Bei diesem Programm ist Amazon ein Vermittler zwischen dem Verkäufer und dem Kunden. Das bedeutet, dass Amazon, wenn ein in Frankreich lebender Kunde Waren von einem Verkäufer in Deutschland kauft, diese Waren vom Verkäufer erwirbt, sie an den Kunden weiterverkauft und gegebenenfalls eine entsprechende Rechnung im Namen des Verkäufers erstellt.
Wesentliche Vorteile der Nutzung des Konsignationslagers für Amazon-Verkäufer
Abgesehen von der verkürzten Lieferzeit und der Verschiebung der Mehrwertsteuerpflichten ermöglicht das Amazon-Konsignationslager-Programm Verkäufern, die effektive Lager- und Versandinfrastruktur von Amazon optimal zu nutzen, um die Bestandsverwaltung zu optimieren und die Lagerkosten zu senken.

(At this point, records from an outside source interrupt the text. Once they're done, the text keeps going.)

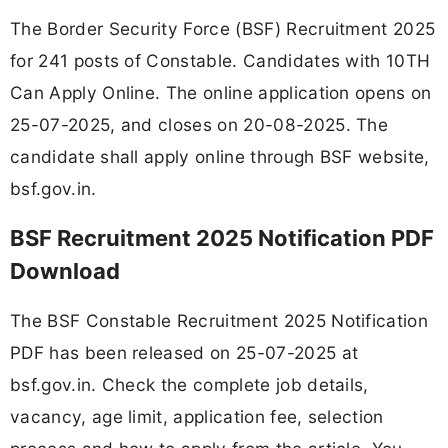
The Border Security Force (BSF) Recruitment 2025
for 241 posts of Constable. Candidates with 10TH
Can Apply Online. The online application opens on
25-07-2025, and closes on 20-08-2025. The
candidate shall apply online through BSF website,
bsf.gov.in.
BSF Recruitment 2025 Notification PDF
Download
The BSF Constable Recruitment 2025 Notification
PDF has been released on 25-07-2025 at
bsf.gov.in. Check the complete job details,
vacancy, age limit, application fee, selection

Da das Konsignationslager-Programm Verkäufern zudem ermöglicht, die Bestandsmengen einfach an die Nachfrage anzupassen, ohne zusätzliche Mehrwertsteuerpflichten zu verursachen, bevor die Waren versandt werden, können Verkäufer ihre Geschäftstätigkeit problemlos skalieren.
Potenzielle Risiken und Probleme beim Konsignationslager auf Amazon
- Verwechslung von Konsignationslager (call-off stock) und Kommissionslager (consignment stock) – Obwohl sehr ähnlich, gibt es einen wesentlichen Unterschied. Konsignationslager bedeutet, dass die Waren in einem Lager eines Dritten in einem anderen Mitgliedstaat gelagert werden, während sich Kommissionslager auf die Situation bezieht, in der der Verkäufer Waren zur Lagerung in ein Lager sendet, das ihm in einem anderen Mitgliedstaat gehört. Darüber hinaus ermöglicht das Kommissionslager Verkäufern nicht, die Mehrwertsteuerregistrierung im Bestimmungsland zu vermeiden.

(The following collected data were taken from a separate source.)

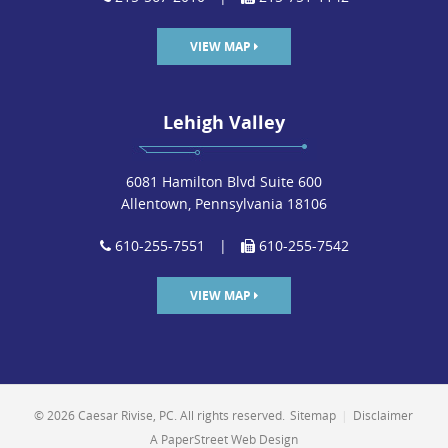
Congratulations to firm partner James Kozuch, who was
elected to the Board of Directors for the Bar Association
VIEW MAP
of Lehigh County (BALC) yesterday and will serve a two-
year term on BALC’s Board.
Lehigh Valley
READ MORE
6081 Hamilton Blvd Suite 600
Allentown, Pennsylvania 18106
610-255-7551
|
610-255-7542
David Tener to Lecture on Omega-3
VIEW MAP
Supplements
POSTED ON JAN 15, 2014 IN
EVENTS
The firm’s managing partner, David Tener, will be
lecturing on patents relating to Omega-3 fatty acid
© 2026 Caesar Rivise, PC. All rights reserved.
Sitemap
|
Disclaimer
supplements at the GOED Conference in Salt Lake City,
A PaperStreet Web Design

- Mehrwertsteuer-Compliance – Verkäufer müssen sich in den Ländern, in denen die Waren gelagert werden, nicht für die Mehrwertsteuer registrieren. Dies bedeutet jedoch nicht, dass Verkäufer anderen mehrwertsteuerbezogenen rechtlichen Anforderungen keine besondere Aufmerksamkeit schenken müssen, wie z. B. Schwellenwerten, Aufzeichnungspflichten und potenziellen steuerlichen Auswirkungen grenzüberschreitender Verkäufe.
- Andere administrative Anforderungen – Wie bereits erwähnt, müssen Verkäufer auch die Zusammenfassende Meldung (EC Sales List) erfassen und einreichen und sich über Intrastat-Pflichten im Klaren sein.

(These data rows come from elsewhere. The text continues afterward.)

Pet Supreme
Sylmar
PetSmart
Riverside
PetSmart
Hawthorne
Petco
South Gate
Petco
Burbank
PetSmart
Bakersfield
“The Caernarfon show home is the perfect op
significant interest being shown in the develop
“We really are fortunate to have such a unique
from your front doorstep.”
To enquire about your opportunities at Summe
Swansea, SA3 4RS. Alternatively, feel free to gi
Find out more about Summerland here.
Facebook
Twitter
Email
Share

Die Nichteinhaltung erforderlicher Erfassungs-, Aufzeichnungs- oder Meldepflichten kann zu Anklagen und Rechtsstreitigkeiten mit den Steuerbehörden führen, was wiederum dazu führt, dass Verkäufer finanziell sanktioniert werden.
Mehrwertsteuerstrategien für das Amazon-Konsignationslager
Um die oben genannten Risiken zu reduzieren und Probleme im Hinblick auf die Mehrwertsteuer-Compliance zu vermeiden, sollten Amazon-Verkäufer:
- den Einsatz von auf ihre Bedürfnisse zugeschnittenen Tools und Softwarelösungen in Betracht ziehen, die Mehrwertsteuerberechnungen automatisieren, Bestandsbewegungen verfolgen und MwSt.-konforme Berichte erstellen und so den Verwaltungsaufwand reduzieren;
- die Mehrwertsteuer-Schwellenwerte in den verschiedenen Ländern überwachen, in die Waren versandt werden;
- über Änderungen der Mehrwertsteuervorschriften informiert bleiben;
- professionelle Beratung in Anspruch nehmen, um die Einhaltung der Mehrwertsteuervorschriften bei der Nutzung des Konsignationslagers für Amazon FBA sicherzustellen.
Fazit
Das Amazon-Konsignationslager-Programm ermöglicht Verkäufern, ihren Bestand auf die Versandzentren von Amazon zu verteilen, wodurch die Lieferzeit verkürzt und die Kundenzufriedenheit erhöht wird, ohne sich in jedem Land, in dem sich ihre Kunden befinden und Waren gelagert werden, für die Mehrwertsteuer registrieren zu müssen. Es vereinfacht die Bestandsverwaltung und senkt die Lagerkosten.
Andererseits sollten Verkäufer die Anforderungen an die Mehrwertsteuer-Compliance einhalten und Tools und Softwarelösungen nutzen, um Mehrwertsteuerberechnungen, Erfassung und Einreichung zu automatisieren.